Morelia, Michoacán.- Presionados, para obtener recursos o por “nueva afinidad política”, hay alcaldes y diputados que electos por un instituto, que se amanecen en brazos de otro partido político, sin que el Instituto Nacional Electoral (INE) pueda hacer algo.
Los hay que han cambiado tantas veces de pellejo político, que se les bromea, y por quién vas a participar. Generalmente se les ve en el partido en turno.
Son muchos los que hicieron capital político en el PRI cuando dominaba, pasaron al PRD cuando tuvo posibilidades y ahora se dicen de Morena, y lo peor: mandan lodo, corajes y maldiciones a los partidos que van dejando, como forma de ganar “mayor credibilidad” donde llegan.
Para el vocal ejecutivo de la Junta Local del INE en Michoacán, David Alejandro Delgado Arroyo, el paso de frontera política es tema de relevancia, pero no existe información que precise por quién votan los ciudadanos: si por el candidato (alcalde o legislador) o por el partido que lo postuló.
No solo presidentes municipales, también síndicos, regidores y diputados cambian de filas partidistas abandonando al partido por el cual llegaron al poder, y a la postre se prestan a gobernar o legislar bajo otro emblema y hasta proyecto ajeno al que les cobijó.
El tema tiene dos puntos de vista de acuerdo con Delgado Arroyo: quienes lo toman como un derecho político de libertad de opinión y decisión, por parte de quienes –en el caso de los diputados– cambian de grupo parlamentario o se declaran independientes.
“Quienes se inclinan por esta opinión consideran que la población vota por la candidatura y no por el partido, lo que les da la fuerza para decidir lo que les interese”.
Aunque hay otras perspectivas que consideran que una representación cuenta con un mandato que le dio la votación, por lo que se vota más por partido que por la persona, o bien una votación de un personaje de ese mismo partido postula, y que su carisma hace que se vote por todos los que candidatee ese mismo partido al resto de los cargos.
“Quienes se inclinan por esta postura se considera un fraude al mandato popular. (Sin embargo) A la fecha, ninguna encuestadora ha dilucidado la fuerza que tiene votar por el partido o por la candidatura”, explicó.
El tema viene a mención porque recientemente seis presidentes municipales que llegaron al gobierno en 2021 con los votos del Partido Encuentro Solidario (PES), en dos casos; uno del PRI, uno del PVEM, uno de Redes Sociales Progresistas y otro Fuerza por México, anunciaron su afiliación a Morena, y gobernarán la mayor parte de su mandato bajo líneas de un partido que no eligieron sus votantes.

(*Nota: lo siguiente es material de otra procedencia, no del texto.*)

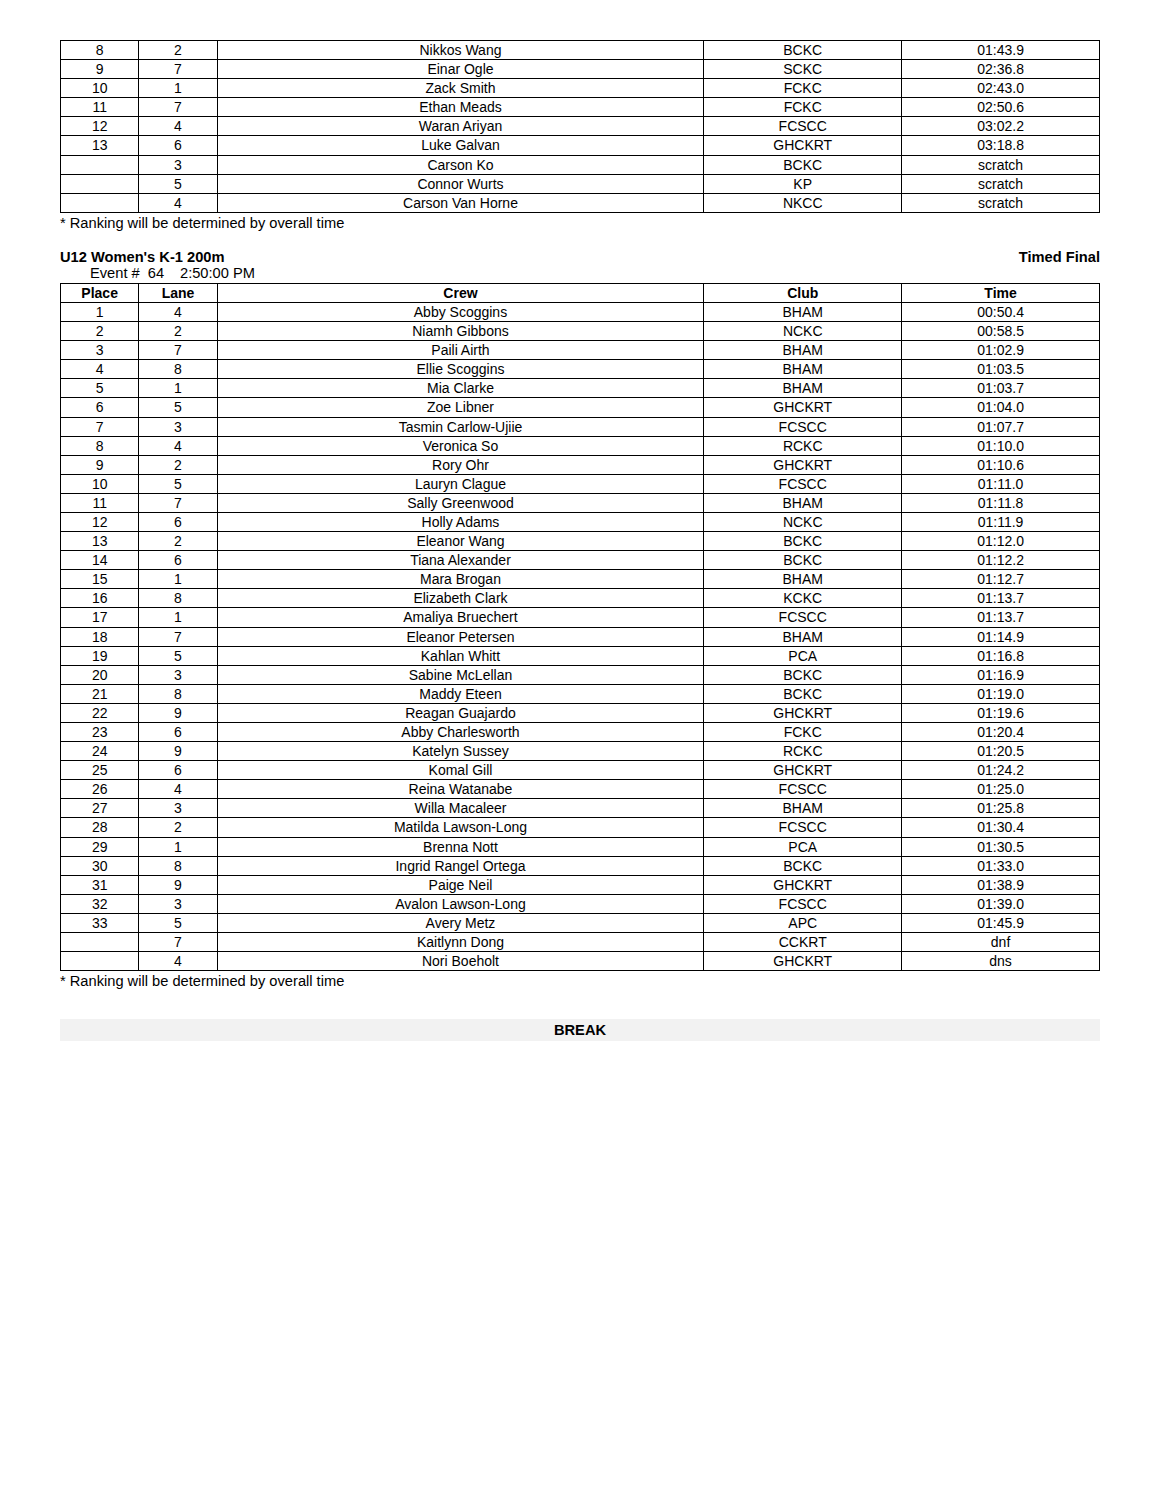| 8 | 2 | Nikkos Wang | BCKC | 01:43.9 |
| 9 | 7 | Einar Ogle | SCKC | 02:36.8 |
| 10 | 1 | Zack Smith | FCKC | 02:43.0 |
| 11 | 7 | Ethan Meads | FCKC | 02:50.6 |
| 12 | 4 | Waran Ariyan | FCSCC | 03:02.2 |
| 13 | 6 | Luke Galvan | GHCKRT | 03:18.8 |
| | 3 | Carson Ko | BCKC | scratch |
| | 5 | Connor Wurts | KP | scratch |
| | 4 | Carson Van Horne | NKCC | scratch |
* Ranking will be determined by overall time
U12 Women's K-1 200m Timed Final
Event # 642:50:00 PM
| Place | Lane | Crew | Club | Time |
| --- | --- | --- | --- | --- |
| 1 | 4 | Abby Scoggins | BHAM | 00:50.4 |
| 2 | 2 | Niamh Gibbons | NCKC | 00:58.5 |
| 3 | 7 | Paili Airth | BHAM | 01:02.9 |
| 4 | 8 | Ellie Scoggins | BHAM | 01:03.5 |
| 5 | 1 | Mia Clarke | BHAM | 01:03.7 |
| 6 | 5 | Zoe Libner | GHCKRT | 01:04.0 |
| 7 | 3 | Tasmin Carlow-Ujiie | FCSCC | 01:07.7 |
| 8 | 4 | Veronica So | RCKC | 01:10.0 |
| 9 | 2 | Rory Ohr | GHCKRT | 01:10.6 |
| 10 | 5 | Lauryn Clague | FCSCC | 01:11.0 |
| 11 | 7 | Sally Greenwood | BHAM | 01:11.8 |
| 12 | 6 | Holly Adams | NCKC | 01:11.9 |
| 13 | 2 | Eleanor Wang | BCKC | 01:12.0 |
| 14 | 6 | Tiana Alexander | BCKC | 01:12.2 |
| 15 | 1 | Mara Brogan | BHAM | 01:12.7 |
| 16 | 8 | Elizabeth Clark | KCKC | 01:13.7 |
| 17 | 1 | Amaliya Bruechert | FCSCC | 01:13.7 |
| 18 | 7 | Eleanor Petersen | BHAM | 01:14.9 |
| 19 | 5 | Kahlan Whitt | PCA | 01:16.8 |
| 20 | 3 | Sabine McLellan | BCKC | 01:16.9 |
| 21 | 8 | Maddy Eteen | BCKC | 01:19.0 |
| 22 | 9 | Reagan Guajardo | GHCKRT | 01:19.6 |
| 23 | 6 | Abby Charlesworth | FCKC | 01:20.4 |
| 24 | 9 | Katelyn Sussey | RCKC | 01:20.5 |
| 25 | 6 | Komal Gill | GHCKRT | 01:24.2 |
| 26 | 4 | Reina Watanabe | FCSCC | 01:25.0 |
| 27 | 3 | Willa Macaleer | BHAM | 01:25.8 |
| 28 | 2 | Matilda Lawson-Long | FCSCC | 01:30.4 |
| 29 | 1 | Brenna Nott | PCA | 01:30.5 |
| 30 | 8 | Ingrid Rangel Ortega | BCKC | 01:33.0 |
| 31 | 9 | Paige Neil | GHCKRT | 01:38.9 |
| 32 | 3 | Avalon Lawson-Long | FCSCC | 01:39.0 |
| 33 | 5 | Avery Metz | APC | 01:45.9 |
| | 7 | Kaitlynn Dong | CCKRT | dnf |
| | 4 | Nori Boeholt | GHCKRT | dns |
* Ranking will be determined by overall time
BREAK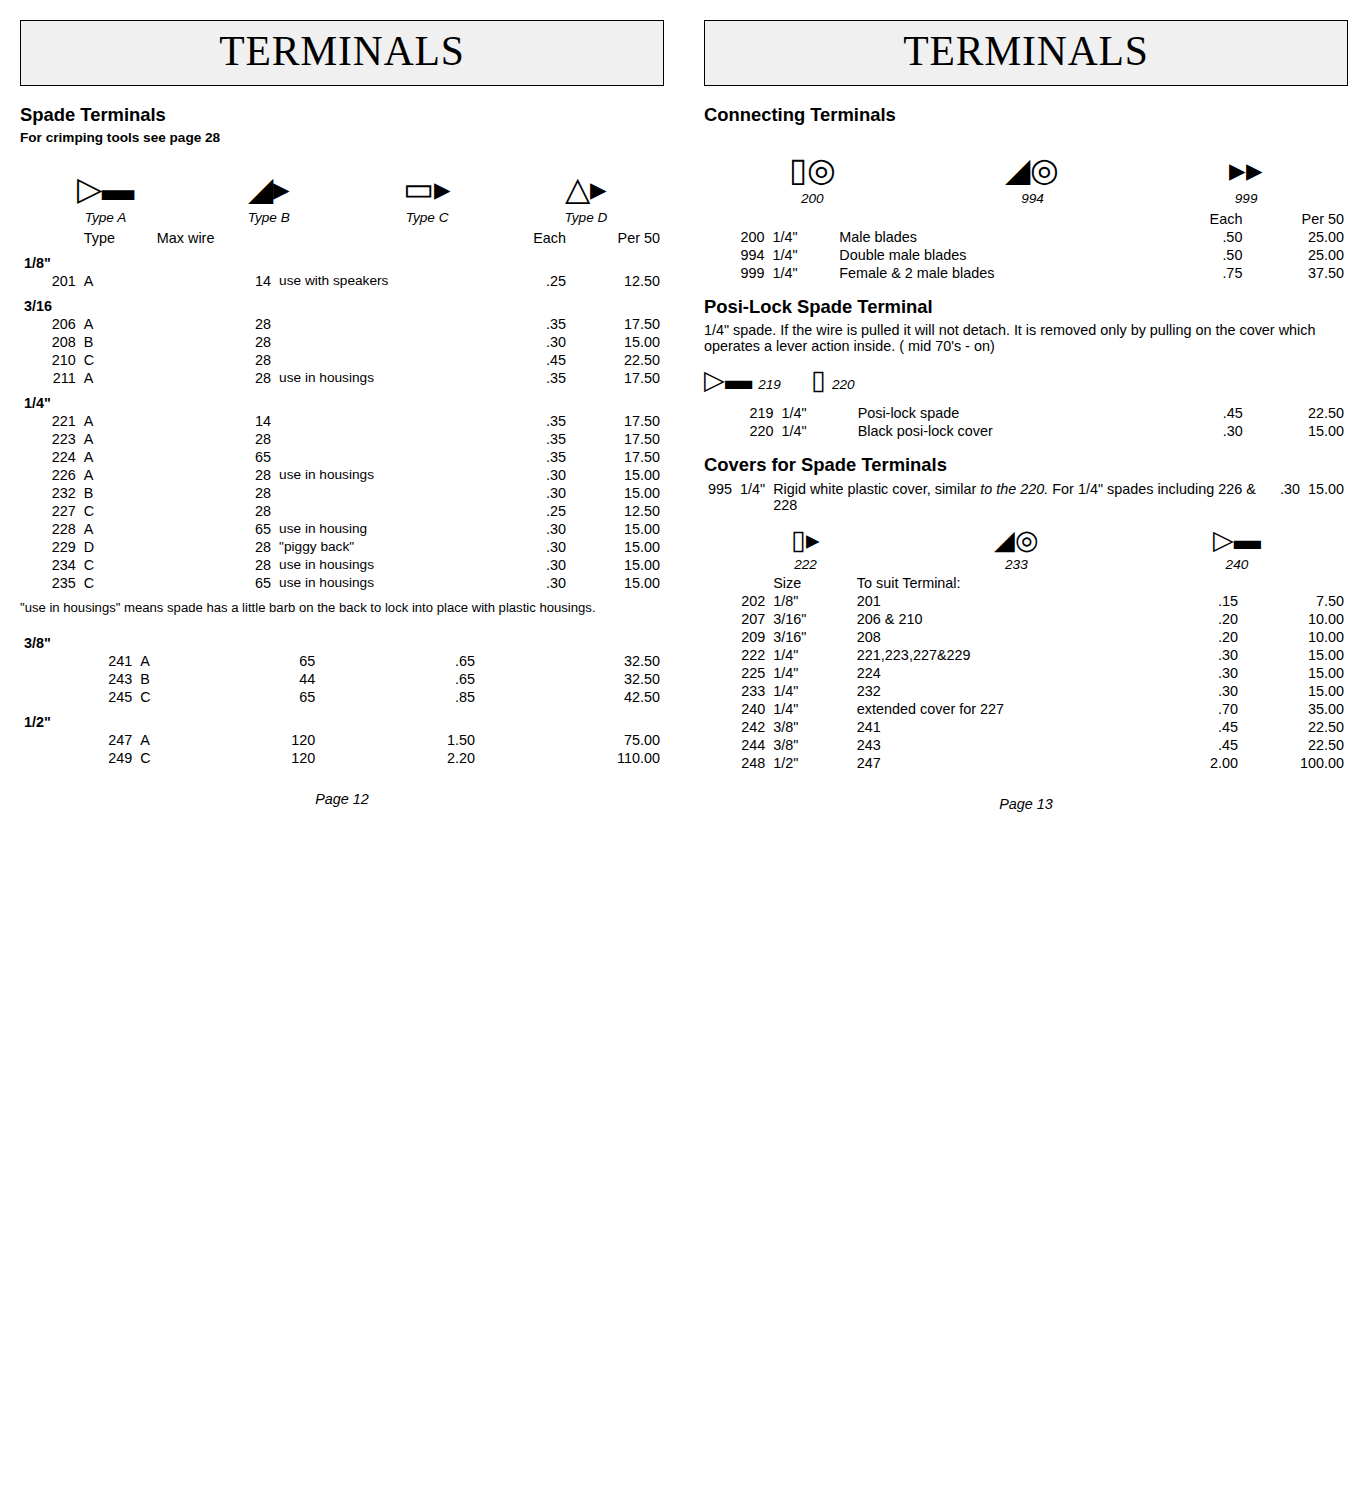TERMINALS
Spade Terminals
For crimping tools see page 28
▷▬Type A
◢▸Type B
▭▸Type C
△▸Type D
| | Type | Max wire | | Each | Per 50 |
| --- | --- | --- | --- | --- | --- |
| 1/8" |
| 201 | A | 14 | use with speakers | .25 | 12.50 |
| 3/16 |
| 206 | A | 28 | | .35 | 17.50 |
| 208 | B | 28 | | .30 | 15.00 |
| 210 | C | 28 | | .45 | 22.50 |
| 211 | A | 28 | use in housings | .35 | 17.50 |
| 1/4" |
| 221 | A | 14 | | .35 | 17.50 |
| 223 | A | 28 | | .35 | 17.50 |
| 224 | A | 65 | | .35 | 17.50 |
| 226 | A | 28 | use in housings | .30 | 15.00 |
| 232 | B | 28 | | .30 | 15.00 |
| 227 | C | 28 | | .25 | 12.50 |
| 228 | A | 65 | use in housing | .30 | 15.00 |
| 229 | D | 28 | "piggy back" | .30 | 15.00 |
| 234 | C | 28 | use in housings | .30 | 15.00 |
| 235 | C | 65 | use in housings | .30 | 15.00 |
"use in housings" means spade has a little barb on the back to lock into place with plastic housings.
| 3/8" |
| 241 | A | 65 | | .65 | 32.50 |
| 243 | B | 44 | | .65 | 32.50 |
| 245 | C | 65 | | .85 | 42.50 |
| 1/2" |
| 247 | A | 120 | | 1.50 | 75.00 |
| 249 | C | 120 | | 2.20 | 110.00 |
Page 12
TERMINALS
Connecting Terminals
▯◎200
◢◎994
▸▸999
| | | | Each | Per 50 |
| --- | --- | --- | --- | --- |
| 200 | 1/4" | Male blades | .50 | 25.00 |
| 994 | 1/4" | Double male blades | .50 | 25.00 |
| 999 | 1/4" | Female & 2 male blades | .75 | 37.50 |
Posi-Lock Spade Terminal
1/4" spade. If the wire is pulled it will not detach. It is removed only by pulling on the cover which operates a lever action inside. ( mid 70's - on)
▷▬219 ▯220
| 219 | 1/4" | Posi-lock spade | .45 | 22.50 |
| 220 | 1/4" | Black posi-lock cover | .30 | 15.00 |
Covers for Spade Terminals
| 995 | 1/4" | Rigid white plastic cover, similar to the 220. For 1/4" spades including 226 & 228 | .30 | 15.00 |
▯▸222
◢◎233
▷▬240
| | Size | To suit Terminal: | | |
| --- | --- | --- | --- | --- |
| 202 | 1/8" | 201 | .15 | 7.50 |
| 207 | 3/16" | 206 & 210 | .20 | 10.00 |
| 209 | 3/16" | 208 | .20 | 10.00 |
| 222 | 1/4" | 221,223,227&229 | .30 | 15.00 |
| 225 | 1/4" | 224 | .30 | 15.00 |
| 233 | 1/4" | 232 | .30 | 15.00 |
| 240 | 1/4" | extended cover for 227 | .70 | 35.00 |
| 242 | 3/8" | 241 | .45 | 22.50 |
| 244 | 3/8" | 243 | .45 | 22.50 |
| 248 | 1/2" | 247 | 2.00 | 100.00 |
Page 13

Los chapulines políticos son cada vez más cosa común porque el partido que gana toma el control de los recursos y cierra la llave para la oposición, por lo que debe atenderse el tema con mecanismos que aseguren el reparto del dinero, estima un exconsejero político del PRD.
Cuando en Michoacán tomó fuerza Morena, allá se refugiaron de todos los colores políticos, sobre todo perredistas que estaban señalados por auditorías, tenían inhabilitaciones o proceso de deuda económica no aclarada, pero el nuevo manto protector también les representó purificación y en algunos casos los libró de la cárcel.
En el asunto, el INE no puede pronunciarse, porque se trata de una acción que se lleva a cabo fuera del proceso electoral, estableció David Alejandro Delgado. Admite que “sí es un tema relevante, pero deberíamos tener más datos objetivos como una encuesta, y derivado del resultado considerar la posibilidad de legislar”; la democracia se sigue construyendo había dicho previo.